**REQUIRED TASK**
Copy every line of the entries below word for word, but leave the pictures out.

[Saved entries]
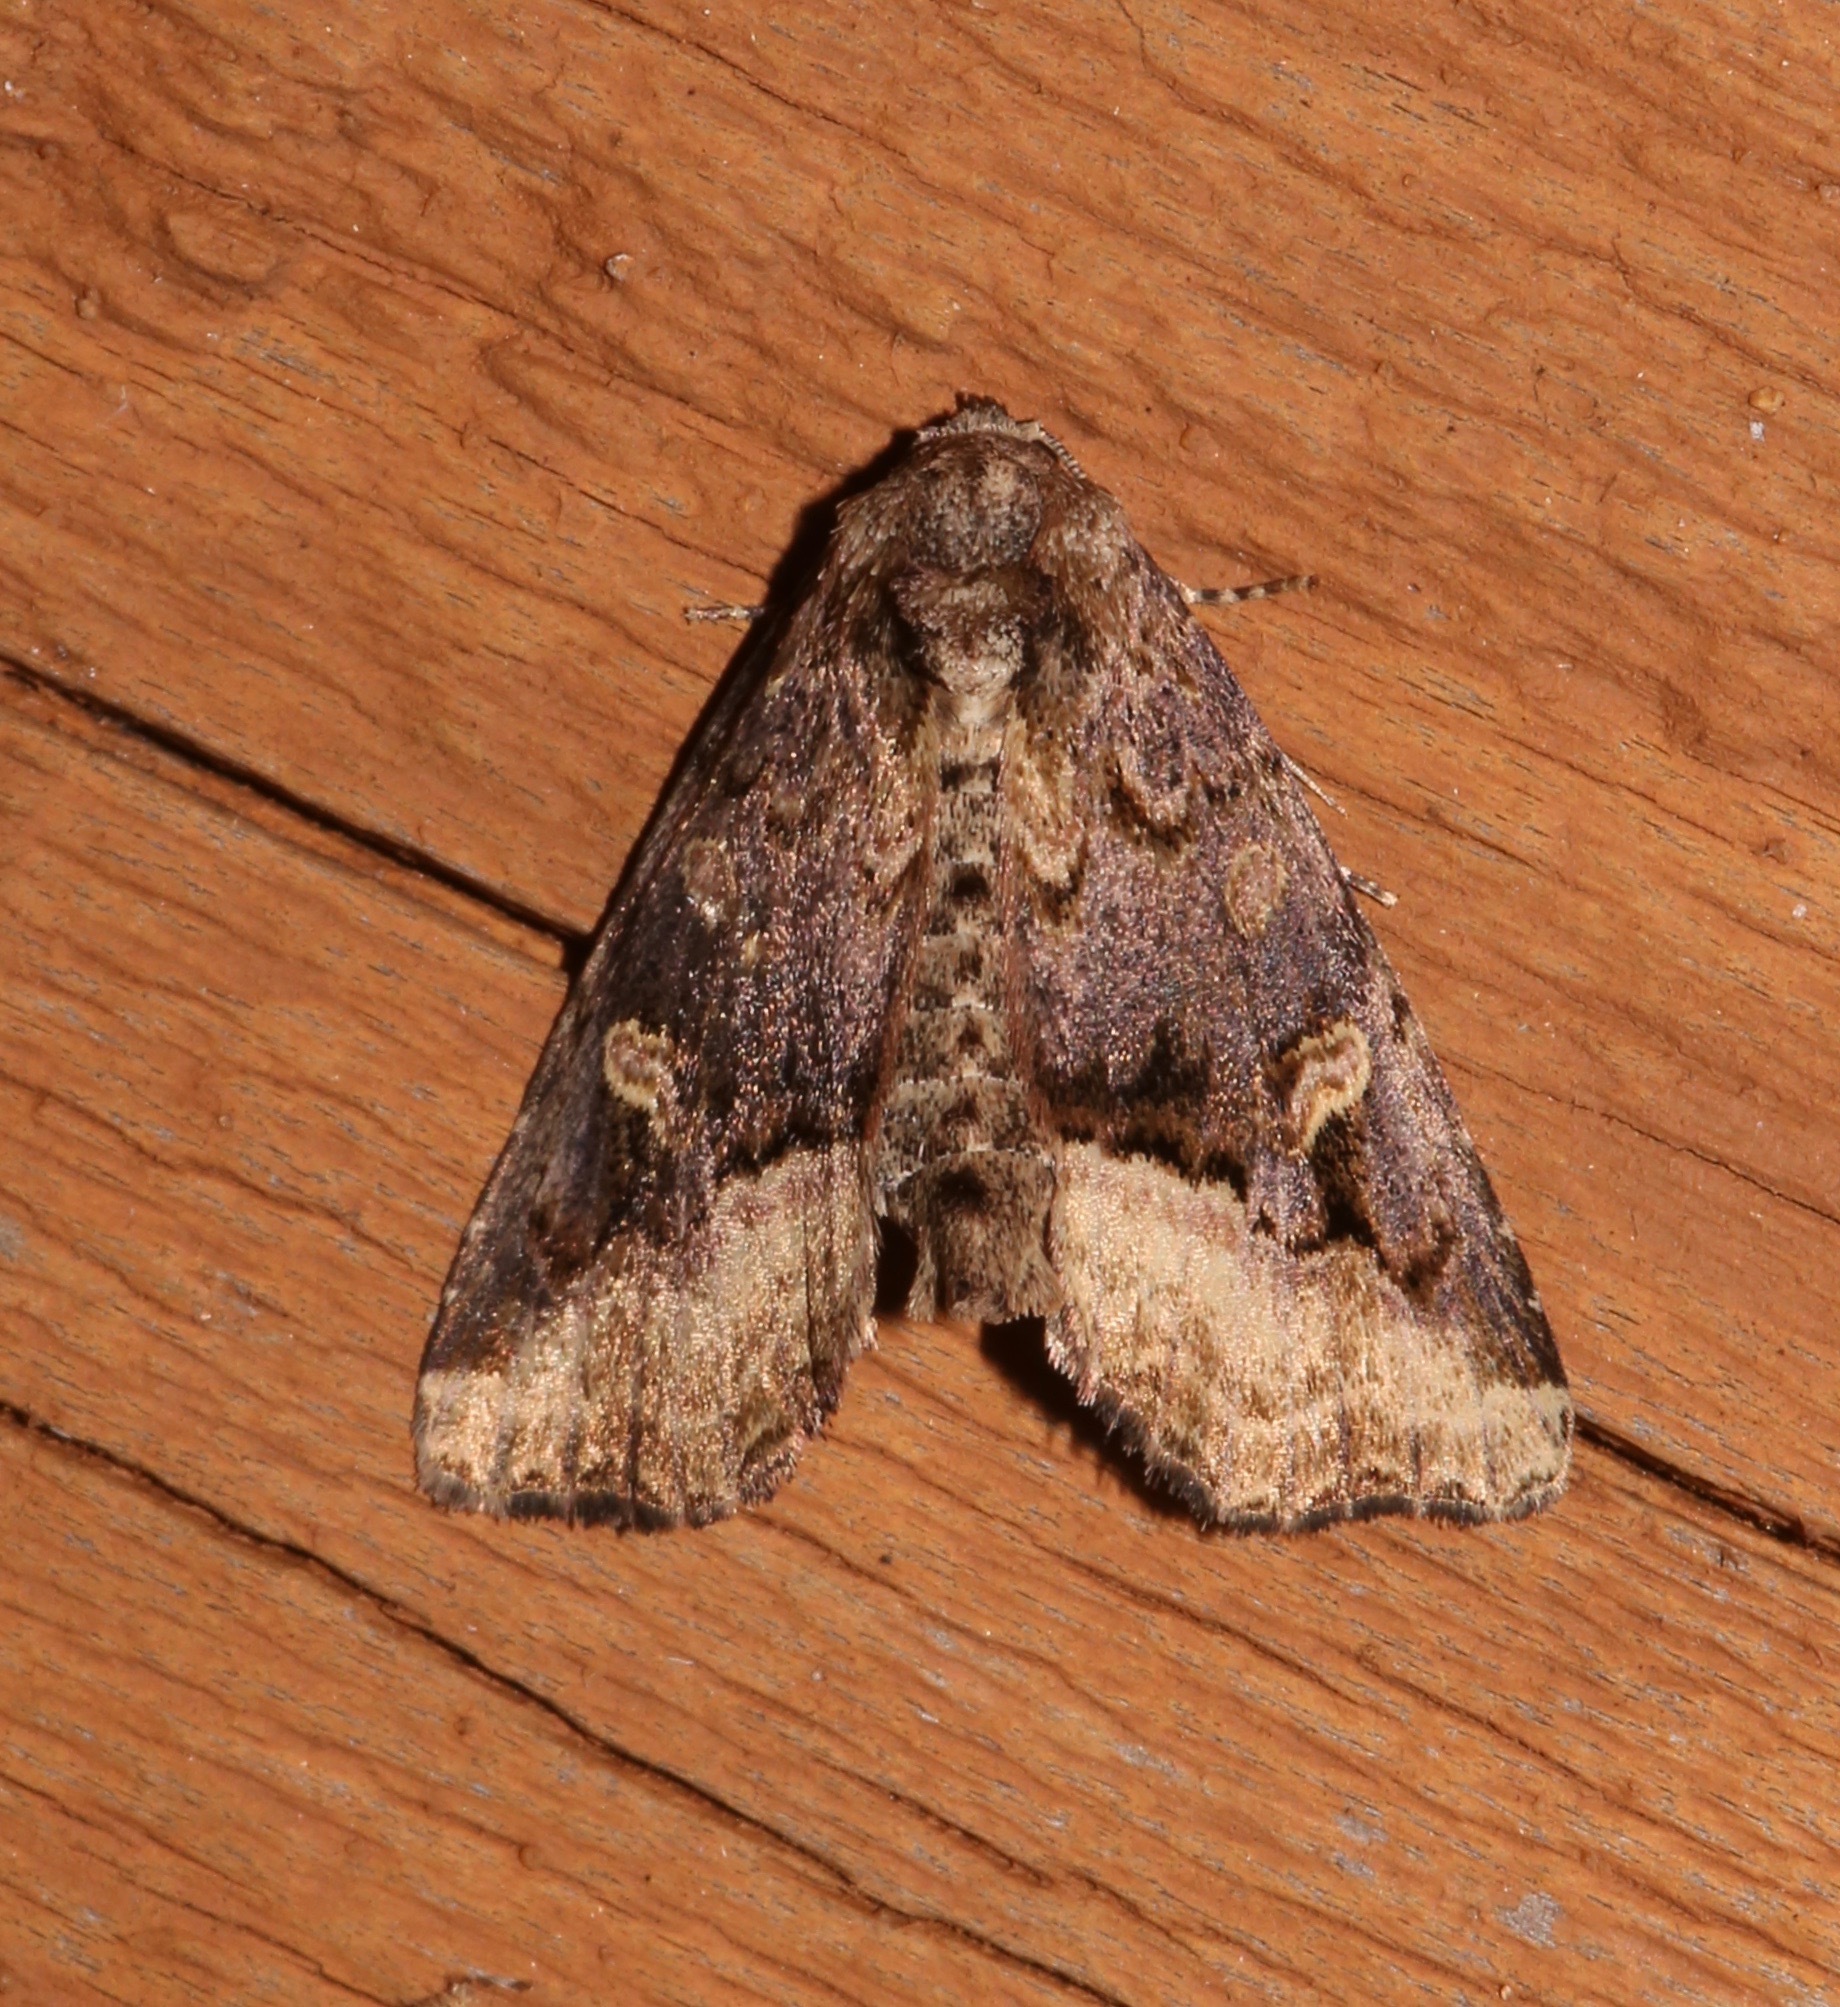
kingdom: Animalia
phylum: Arthropoda
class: Insecta
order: Lepidoptera
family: Noctuidae
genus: Homophoberia
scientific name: Homophoberia australis
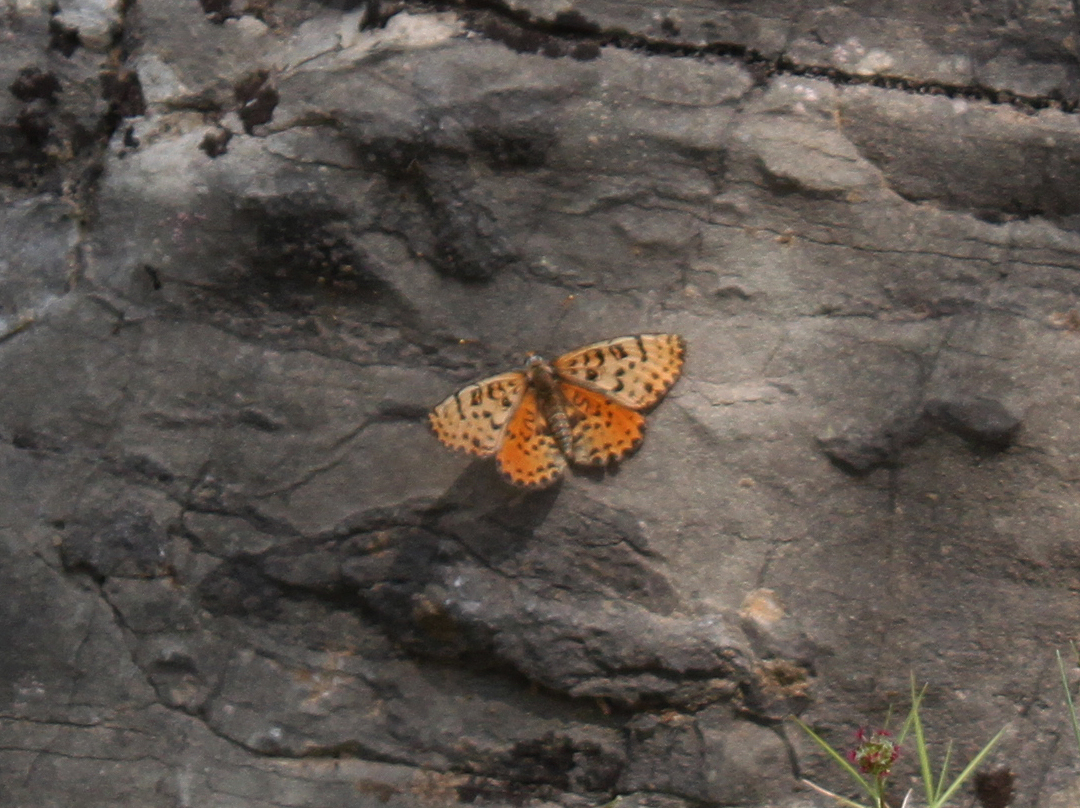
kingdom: Animalia
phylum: Arthropoda
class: Insecta
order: Lepidoptera
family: Nymphalidae
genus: Melitaea
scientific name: Melitaea didyma
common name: Spotted fritillary
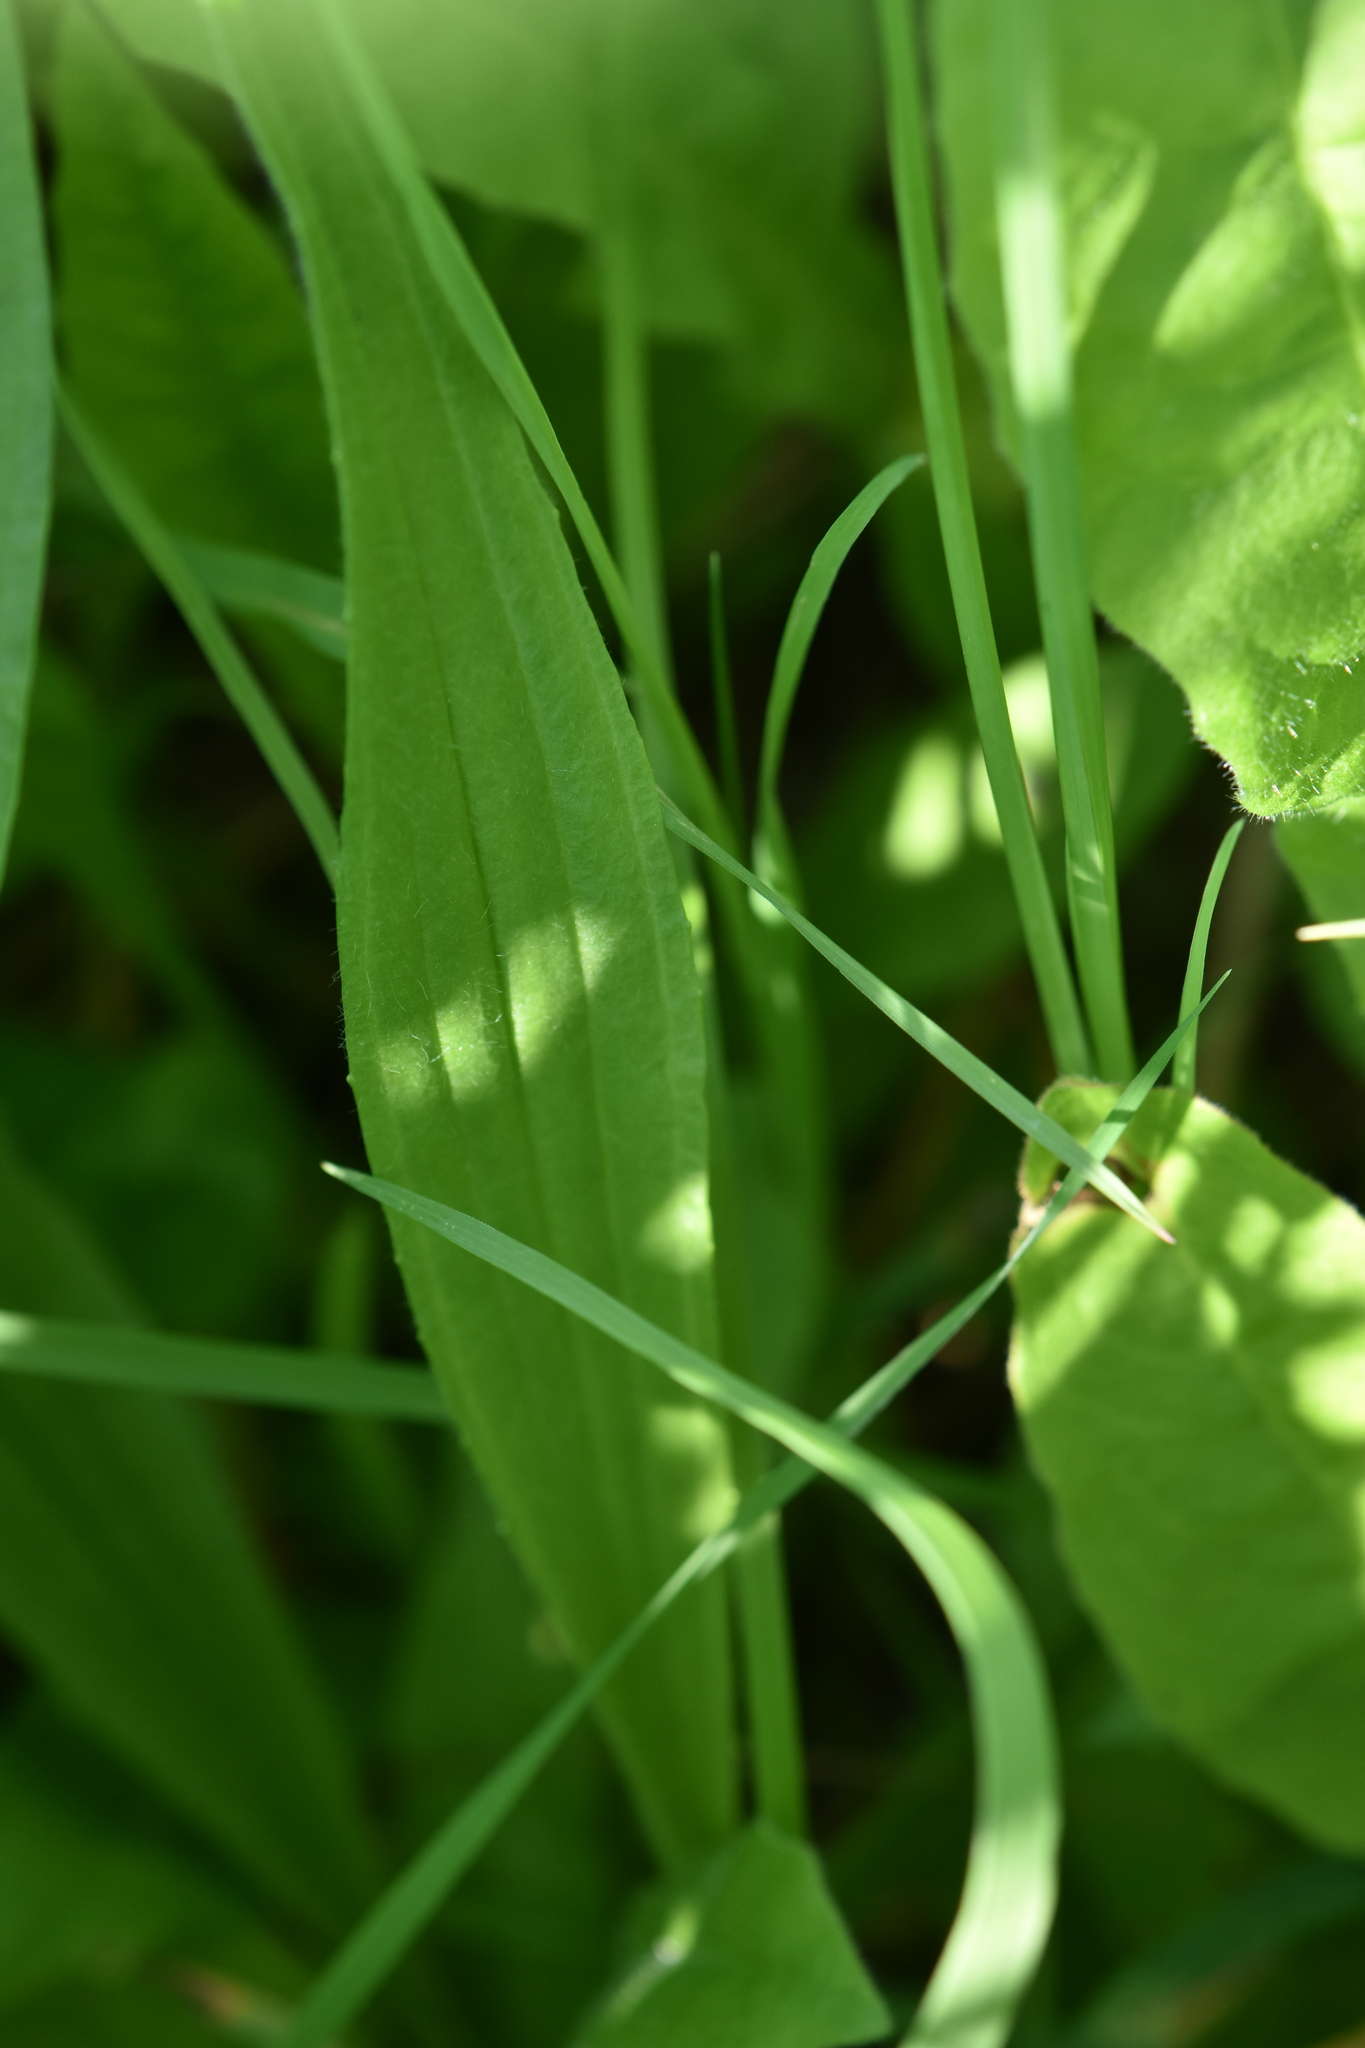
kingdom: Plantae
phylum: Tracheophyta
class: Magnoliopsida
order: Lamiales
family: Plantaginaceae
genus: Plantago
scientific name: Plantago lanceolata
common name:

**FINAL RESULT**
kingdom: Animalia
phylum: Arthropoda
class: Insecta
order: Lepidoptera
family: Noctuidae
genus: Homophoberia
scientific name: Homophoberia australis
kingdom: Animalia
phylum: Arthropoda
class: Insecta
order: Lepidoptera
family: Nymphalidae
genus: Melitaea
scientific name: Melitaea didyma
common name: Spotted fritillary
kingdom: Plantae
phylum: Tracheophyta
class: Magnoliopsida
order: Lamiales
family: Plantaginaceae
genus: Plantago
scientific name: Plantago lanceolata
common name:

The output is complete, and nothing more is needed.